Monday, January 25, 2010

O rio das lágrimas de Tadashi Yamashina

Em um post da semana passada, usei a história do Japão para desconstruir algumas explicações sobre a saída da Honda, da Toyota e da Bridgestone da Fórmula 1. Uma das imagens mais reveladoras desse processo de “êxodo japonês” da Fórmula 1, colocada acima, é o choro de Tadashi Yamashina. Também podemos aprender muito sobre a terra do sol nascente com este registro.

Até o ano passado, Yamashina desfilava pelo paddock (incógnito, diga-se de passagem) como o chefe da Toyota na Fórmula 1. Quando a equipe convocou uma coletiva de imprensa para anunciar que estaria fora da categoria, não foi capaz de se conter.

Podemos supor que a situação era tão delicada e embaraçosa quanto para, por exemplo, Mario Theissen em agosto último, ao fazer anúncio semelhante. No entanto Theissen não chorou. E se chorasse, talvez não tivesse desabado tal qual Yamashina.

Onde está, afinal, a nascente destas lágrimas? Uma pista valiosa pode ser encontrada em um artigo de Contardo Calligaris, psicanalista e colunista da Folha de S. Paulo, datado de fevereiro de 2006.

Intitulado “Culpa e vergonha”, Calligaris discorre: “Num livro famoso, ‘O Crisântemo e a Espada’, de 1946, uma grande antropóloga americana, Ruth Benedict, tentou entender a sociedade japonesa.”
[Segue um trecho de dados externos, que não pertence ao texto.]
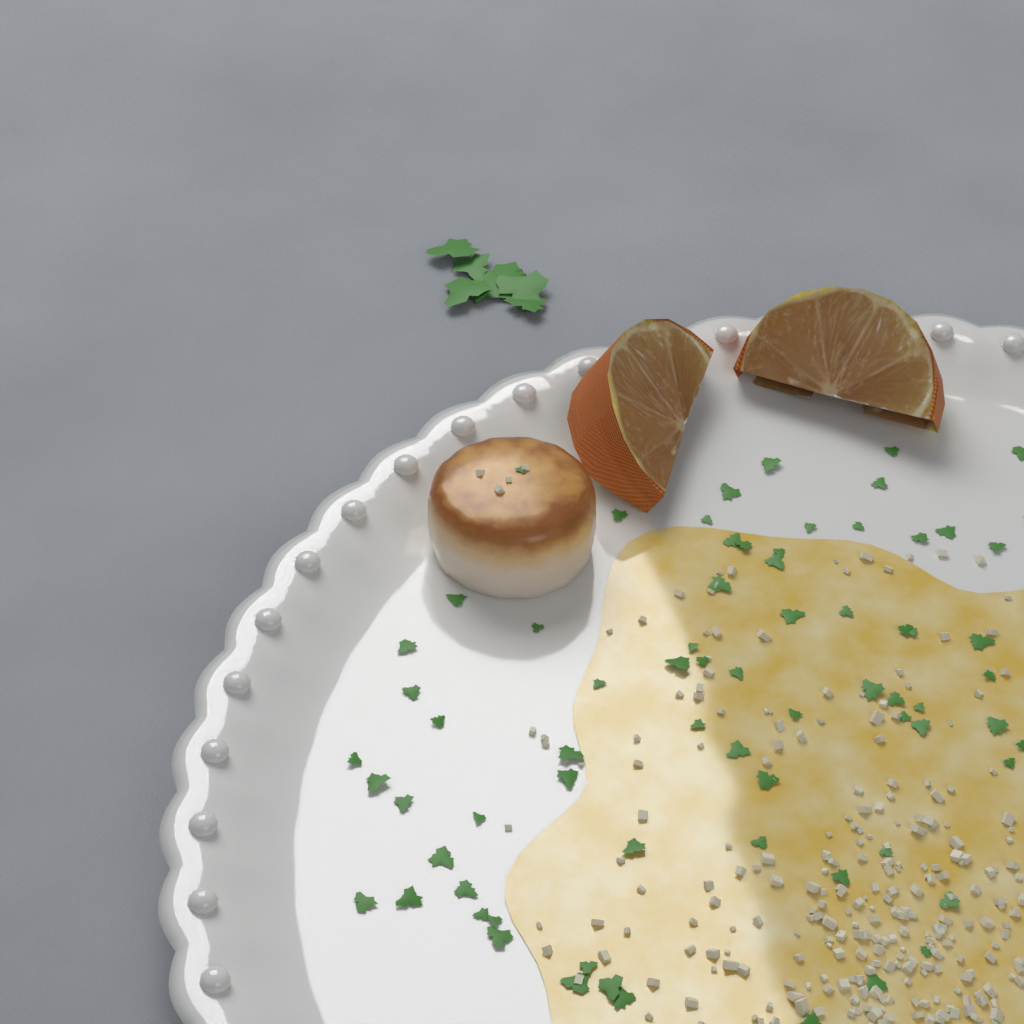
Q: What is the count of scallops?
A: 1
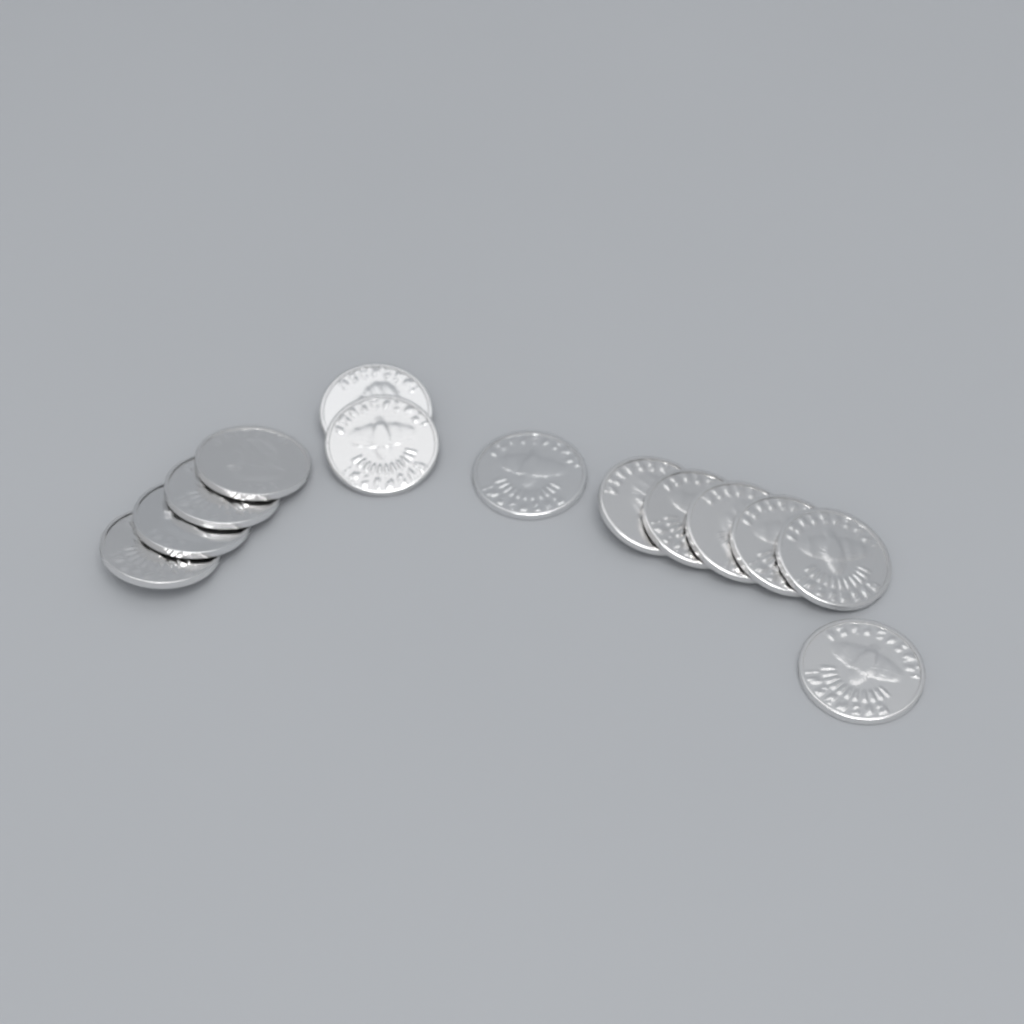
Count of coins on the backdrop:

“Ela chegou a uma conclusão que se tornou clássica: há sociedades em que o comportamento moral é regulado pela vergonha (por exemplo, o Japão) e outras em que ele é regulado pela culpa (por exemplo, as sociedades ocidentais modernas). Em cada tipo de sociedade, ambos os afetos estariam presentes como motivações e deterrentes, mas um deles seria dominante.”

“A vergonha parece ser um regulador perfeito para as sociedades tradicionais, em que, acima da lei, vigem os códigos de honra, a fidelidade ao legado dos ancestrais, o sentimento de uma missão simbólica da estirpe e da casta - ideais que permitem medir nosso valor e nossa dignidade.”

Já a culpa, escreve o colunista, teria uma origem na doutrina cristã “de que o indivíduo deve pouco ou nada a seu passado e aos grupos aos quais ele pertence, mas é contável diante de um Deus que sabe tudo e, em última instância, julgará e punirá ou recompensará”.

Em tese, tanto a culpa quanto a vergonha produziriam efeitos semelhantes. Eis o problema, pois, como adverte Calligaris, “a culpa é um péssimo regulador moral”.

“À primeira vista, que a gente acredite ou não nas penas do inferno, pareceria lógico que evitássemos as ações que (como sabemos sempre de antemão) não nos deixariam dormir tranqüilos. Mas qualquer terapeuta sabe que não é assim: a culpa funciona como uma espécie de pagamento antecipado. Autorizo-me a fazer algo que me parece errado justamente porque sei que me sentirei culpado, e meu sofrimento futuro compra, desde já, o perdão para meu ato”.

“A vergonha é um regulador moral muito mais eficaz que a culpa porque meu sofrimento por perder a face não repara minha honra. Enquanto a própria culpa absolve o sujeito culpado, a vergonha mancha, e sentir vergonha não restitui a dignidade de ninguém. A única cura da vergonha está nos atos futuros do sujeito”.


A foto de Yamashina chorando correu o mundo – ao menos, diga-se, o mundo ocidental moderno -, perplexos que ficamos com uma manifestação tão comovente de reconhecimento do fracasso.

Como Calligaris explica em um artigo posterior, a vergonha desempenha alguma regulação em sociedades como a nossa, não relacionada ao débito com nossos antepassados ou com nosso legado, mas com a imagem que os outros têm de nós. No entanto, o pensamento japonês, que enfatiza a dimensão simbólica do trabalho, estará a partir de agora ausente da Fórmula 1.

Da próxima vez que uma equipe encerrar as operações, provavelmente teremos que nos contentar com discursos decorados de executivos com voz empostada tentando nos convencer de que estão fazendo o bem. A ausência japonesa se fará sentir então numa Fórmula 1 cada vez mais homogênea.